The median rent was decreased by 5.6%, and about 27% of properties had asking rents lowered. This change is due to rapid unemployment as a result of loss of jobs, falling demand and higher stock of housing.

Market experts expect that falling of rentals will persist for some time as properties are priced more suitably for the current market.

  1. Fast-tracking of Infrastructure projects by Government

Australian PM Scott Morrison will fast track $72 billion worth of infrastructure projects that will approve 15 major infrastructure projects. It will include Brisbane-Melbourne inland rail, expansion Olympic Dam in South Australia and Marinus Link between Tasmania and Victoria to restart the economic recovery process from the coronavirus induced recession. The decision will help about 66,000 direct and indirect jobs.
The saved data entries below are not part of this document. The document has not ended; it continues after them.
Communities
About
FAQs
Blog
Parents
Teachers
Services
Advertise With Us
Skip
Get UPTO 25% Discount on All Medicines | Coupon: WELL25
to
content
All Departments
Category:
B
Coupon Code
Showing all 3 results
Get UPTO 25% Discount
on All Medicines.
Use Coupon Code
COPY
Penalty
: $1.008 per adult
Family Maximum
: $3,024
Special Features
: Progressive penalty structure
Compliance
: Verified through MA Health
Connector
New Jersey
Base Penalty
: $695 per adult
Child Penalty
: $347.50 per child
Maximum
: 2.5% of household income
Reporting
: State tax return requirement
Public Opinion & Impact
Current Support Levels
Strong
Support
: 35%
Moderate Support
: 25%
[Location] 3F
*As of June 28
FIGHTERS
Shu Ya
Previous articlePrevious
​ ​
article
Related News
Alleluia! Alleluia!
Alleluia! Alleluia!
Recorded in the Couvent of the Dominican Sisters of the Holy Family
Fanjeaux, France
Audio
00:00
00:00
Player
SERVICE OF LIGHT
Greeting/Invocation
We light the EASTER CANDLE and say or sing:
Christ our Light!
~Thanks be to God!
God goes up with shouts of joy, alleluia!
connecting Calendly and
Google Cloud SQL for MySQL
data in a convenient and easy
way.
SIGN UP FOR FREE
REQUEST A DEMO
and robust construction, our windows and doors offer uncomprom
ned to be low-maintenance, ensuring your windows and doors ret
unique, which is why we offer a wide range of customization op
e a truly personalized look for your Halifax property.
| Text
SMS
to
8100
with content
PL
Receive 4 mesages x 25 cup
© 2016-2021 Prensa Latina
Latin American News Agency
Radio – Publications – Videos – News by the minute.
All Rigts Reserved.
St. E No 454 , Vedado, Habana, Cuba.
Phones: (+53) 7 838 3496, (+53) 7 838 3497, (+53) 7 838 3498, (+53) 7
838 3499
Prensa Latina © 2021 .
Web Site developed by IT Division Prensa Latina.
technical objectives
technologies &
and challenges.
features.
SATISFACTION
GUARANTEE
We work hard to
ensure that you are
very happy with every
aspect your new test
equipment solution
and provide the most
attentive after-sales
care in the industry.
In a speech today, Mr Morrison outlined more details of the Government’s JobMaker plan that includes more spending on infrastructure and major projects. Earlier, he had stated that the purpose of the program would be to get Australian businesses out of ICU after COVID-19 restrictions led to the shutdown of many.

In the new plan, the investment and jobs will be brought to the market earlier by targeting 50% fall in Commonwealth assessment and reduce the time of approval from an average of 3.5 years to 21 months. The list also has some emergency town water projects that will also be speeded up in New South Wales including a lot of roads, rail, and iron ore projects in Western Australia.

Mr Morrison has allocated $1.5 billion to small priority projects, $1 billion to priority projects with $500 million for road safety work. He also defined deregulation plans apart from announcements on infrastructure and spending.

On one hand, Australian economy still stands facing risk of the second wave of coronavirus infections, on the other hand, ending of government stimulus on JobKeeper post-September can significantly hurt the economy.